We were not surprised when after attempts by SAA and their lawyers to fob us off with statements of “placing the deal on ice”, our decision to lodge court papers to interdict the transaction at 2pm on Thursday led to SAA’s announcement to cancel the transaction two hours later. We knew that it would not have taken their lawyers long to realise the extent of the damning evidence was a mountain too high to defend.

The extent of the damning evidence, however, was only made possible by thoughtful, safe and structured support to provide the time and ability to gather the necessary evidence. Amusing to us was SAA’s lawyers’ claim that this information was classified. However, they and everyone else who has a slight understanding of the law in this regard knows that there is no such category to classify, as secret, that information which exposes gross misconduct or corruption.
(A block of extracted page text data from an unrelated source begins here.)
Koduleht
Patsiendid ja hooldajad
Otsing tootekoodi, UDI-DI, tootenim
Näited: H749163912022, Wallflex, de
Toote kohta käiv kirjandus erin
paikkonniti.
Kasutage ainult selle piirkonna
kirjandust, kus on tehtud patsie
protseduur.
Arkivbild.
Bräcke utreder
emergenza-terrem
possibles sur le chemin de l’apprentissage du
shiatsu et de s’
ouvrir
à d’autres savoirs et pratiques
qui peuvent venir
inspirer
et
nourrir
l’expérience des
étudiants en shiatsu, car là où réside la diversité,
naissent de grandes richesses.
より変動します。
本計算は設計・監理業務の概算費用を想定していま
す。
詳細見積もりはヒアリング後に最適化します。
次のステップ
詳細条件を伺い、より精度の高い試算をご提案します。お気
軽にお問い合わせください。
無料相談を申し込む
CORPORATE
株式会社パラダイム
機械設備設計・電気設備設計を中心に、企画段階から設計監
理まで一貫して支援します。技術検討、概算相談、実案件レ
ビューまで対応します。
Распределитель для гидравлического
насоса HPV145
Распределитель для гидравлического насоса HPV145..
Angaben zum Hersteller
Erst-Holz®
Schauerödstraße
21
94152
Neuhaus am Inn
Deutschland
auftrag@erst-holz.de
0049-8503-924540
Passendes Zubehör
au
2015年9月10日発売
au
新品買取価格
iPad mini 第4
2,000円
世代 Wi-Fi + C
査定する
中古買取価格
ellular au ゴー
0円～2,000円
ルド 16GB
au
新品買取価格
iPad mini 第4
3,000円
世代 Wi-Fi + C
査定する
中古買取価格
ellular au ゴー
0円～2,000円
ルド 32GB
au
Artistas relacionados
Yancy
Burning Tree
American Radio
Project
What has become of government’s repeated chants to tackle corruption?  Despite countless evidence and numerous blatant incidents of corruption within senior ranks of public service, we have not witnessed corresponding action to hold those involved to account. We’ve certainly seen many a golden hadshake and the escape hatches opened in instances where government had great opportunity to display their seriousness to tackle corruption. “Hollow words come from weak and often complicit leadership indeed,” one might say.

The time has come to take the internal flawed mechanisms of whistle-blowing away from ineffective organisational leadership, and to enable the courage of meaningful whistle-blowing to flourish amidst the support and safety nets provided by effective civil intervention.

Yes, there is always the worry of what might or can go wrong when taking these courageous journeys, but when they are made and the outcomes sought are achieved, the reward is incredible for those good people who chose not to stand by and allow evil to prevail. These are the champions of a more prosperous South Africa and we need to enable more of them.